1 Reply Latest reply on May 15, 2013 9:00 AM by JADarnell

    (Acrobat XI) Using Javascript to scan PDF text

    JADarnell Level 1

      I am scanning text in a PDF and reading it into memory using doc::getPageNthWord().  Reading the text from the file using the mark 1 mod 0 eyeball looks like this:



      Greenpeace. 2012. Safeway charts new course for

        sustainable tuna. www.greenpeace.org/usa/en/media-


      Monterey Bay Aquarium. 2012a. Wild seafood issue:

         Overfishing, www.montereybayaquarium.org/cr/cr_



      (Please note that I am unable to determine how the PDF is causing the indent.  I am using three spaces, but a hex editor...well read on, please).

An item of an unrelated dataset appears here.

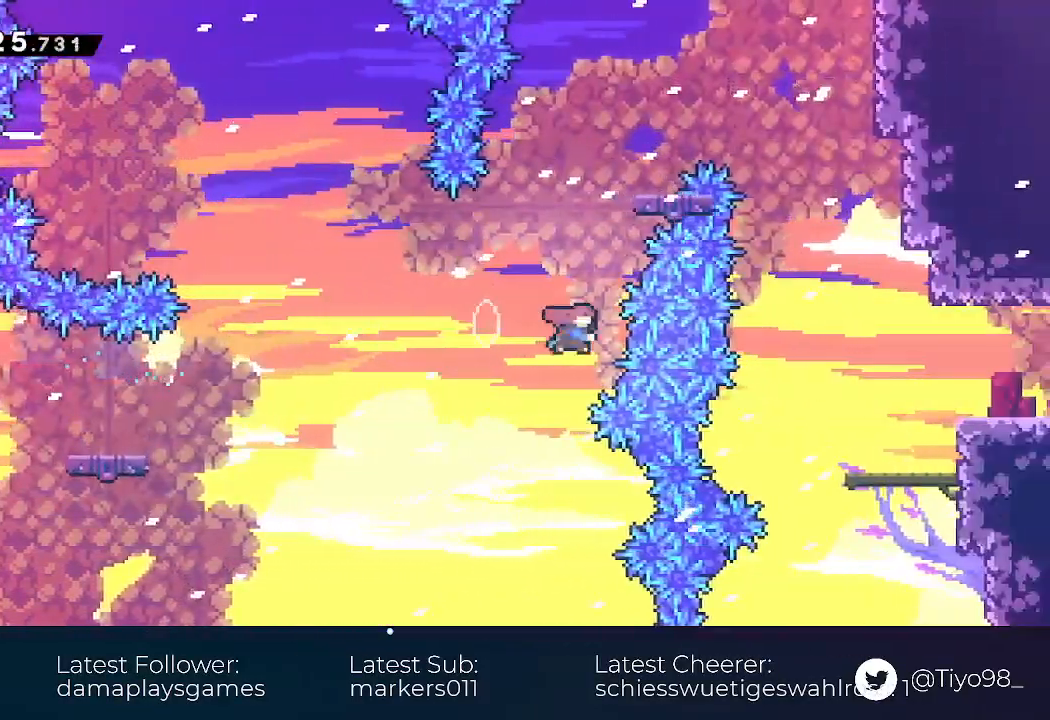
{"buttons": ["DPAD_RIGHT"], "events": [[133, "DPAD_RIGHT", "down"], [183, "DPAD_UP", "up"], [350, "SQUARE", "up"], [383, "CROSS", "up"], [483, "DPAD_RIGHT", "up"], [500, "DPAD_RIGHT", "down"]]}
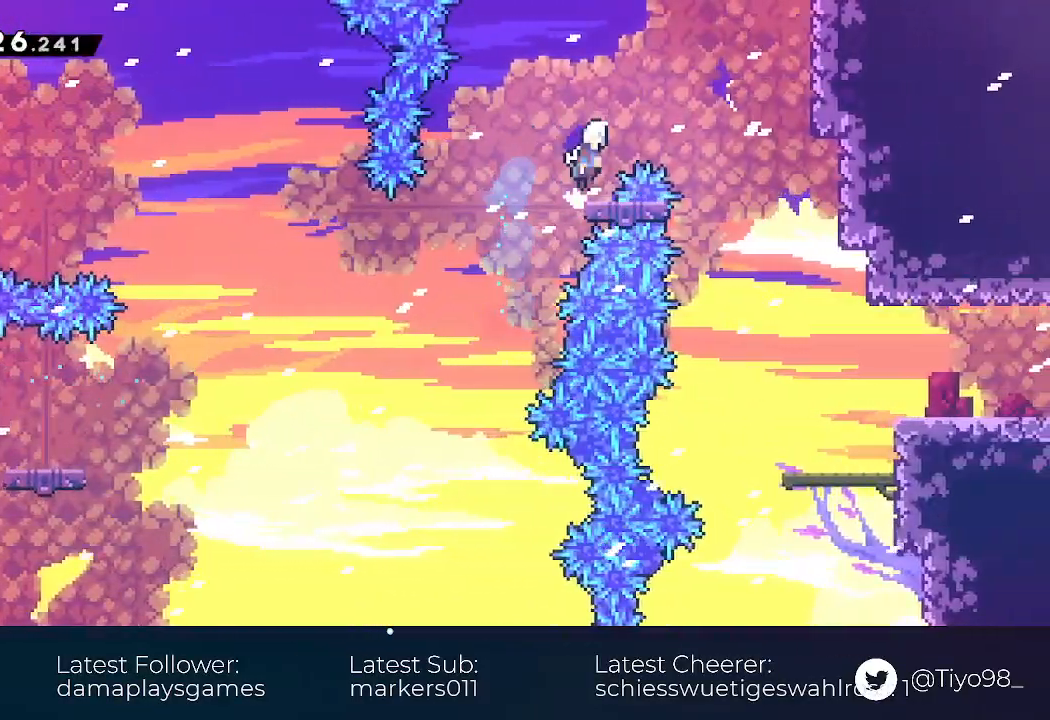
{"buttons": ["DPAD_DOWN", "DPAD_RIGHT"], "events": [[17, "CROSS", "down"], [150, "DPAD_DOWN", "down"], [233, "SQUARE", "down"], [367, "SQUARE", "up"], [400, "CROSS", "up"]]}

      Using the above function (i.e getPageNthWord()) the information comes in like   this:





      • Ł Ł • • Ł Ł • • Ł Ł • • Ł Ł •



      Copying it to a text editor using the clipboard, it looks like this:


      "Wild seafood issue:"

      ", OOHJDO              AVKLQJ.


      Can anyone suggest a possible solution to getting the text in a readable format?




        • 1. Re: (Acrobat XI) Using Javascript to scan PDF text
          JADarnell Level 1

          I have some additional information.  When I copy the text to a programming editor I see the latter transformation.  When I compare the text, letter for letter, each letter in the cryptic version  has been reduced in value by 29 with a few exceptions; periods and forward slants do not seem to have been affected.  Additionally, the letters f and i, when placed together, are interpreted as a single letter with an ascii version of 195. 


          I have looked at possible XOR/OR bit fiddling conversions, but have not been able to figure out what is causing the transformation (or causing the transformation to fail).